START EXERCISE DATA

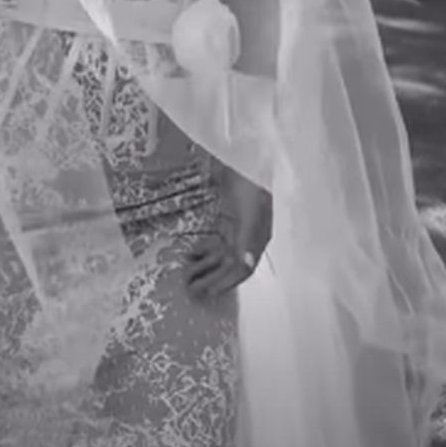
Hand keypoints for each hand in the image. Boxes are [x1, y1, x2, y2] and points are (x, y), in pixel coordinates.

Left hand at [184, 166, 272, 301]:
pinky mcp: (226, 214)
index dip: (227, 282)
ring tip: (187, 275)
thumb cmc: (252, 181)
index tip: (209, 294)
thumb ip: (249, 238)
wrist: (248, 152)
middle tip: (191, 288)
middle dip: (211, 277)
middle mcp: (248, 235)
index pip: (243, 268)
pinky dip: (203, 247)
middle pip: (229, 264)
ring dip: (204, 265)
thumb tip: (247, 264)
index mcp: (259, 237)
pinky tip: (190, 253)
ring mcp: (236, 224)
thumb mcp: (251, 211)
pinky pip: (215, 237)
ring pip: (220, 253)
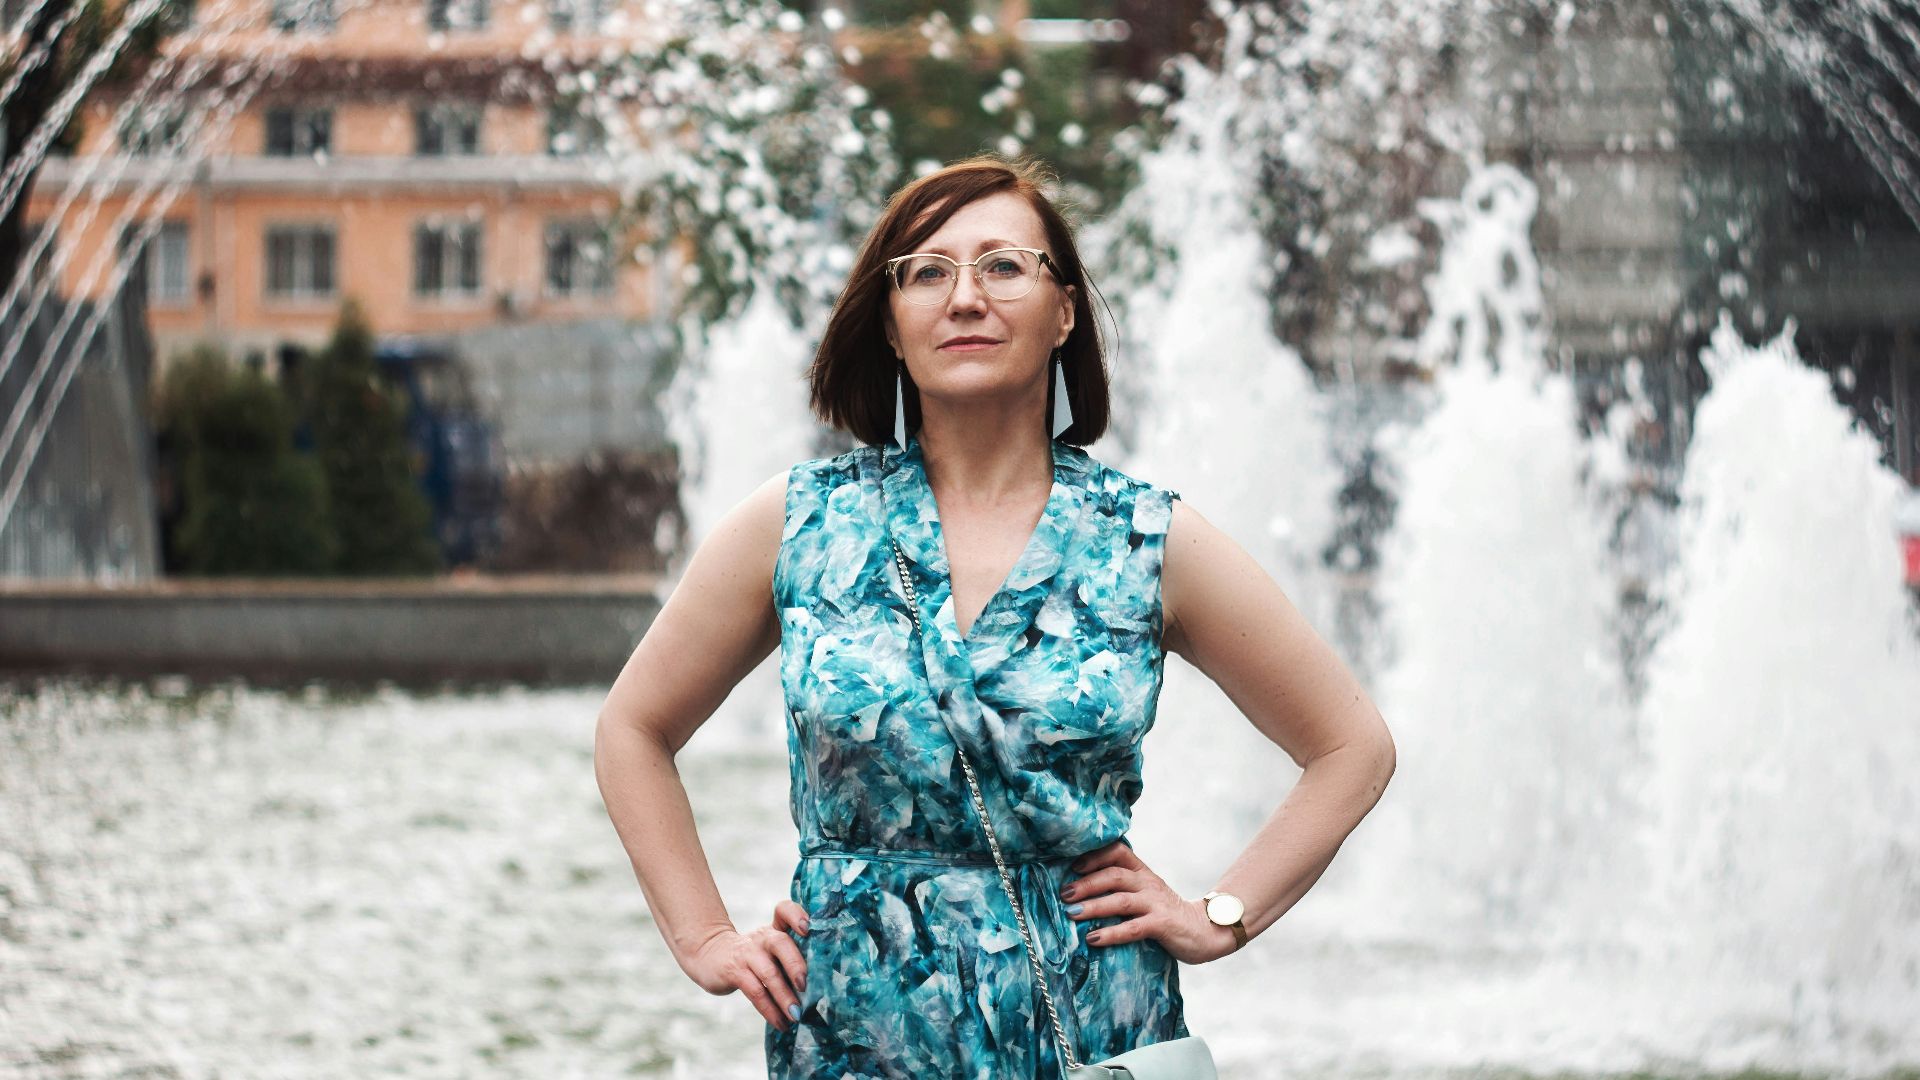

END EXERCISE DATA

● ASSIGNMENT:
Transcribe the records verbatim, excluding pictures.

● FINISHED TASK:
Hand keypoints for each hand in the image. Boxes are [x1, y1, x2, y2] and points are (x, y), in pixel coordinates.

Left hand at [184, 166, 272, 301]:
pinky mcp: (226, 214)
index dip: (227, 282)
ring tip: (187, 275)
thumb cmc: (252, 181)
index tip: (209, 294)
thumb ip: (249, 238)
wrist: (248, 152)
middle tip: (191, 288)
middle dip: (211, 277)
middle mcp: (248, 235)
index pip: (243, 268)
pinky dip: (203, 247)
middle pip: (229, 264)
ring dip: (204, 265)
thumb tip: (247, 264)
index mcp: (259, 237)
pinky tip: (190, 253)
ring mcp: (236, 224)
thumb mcp: (251, 211)
pinky pip: (215, 237)
ring pip: (220, 253)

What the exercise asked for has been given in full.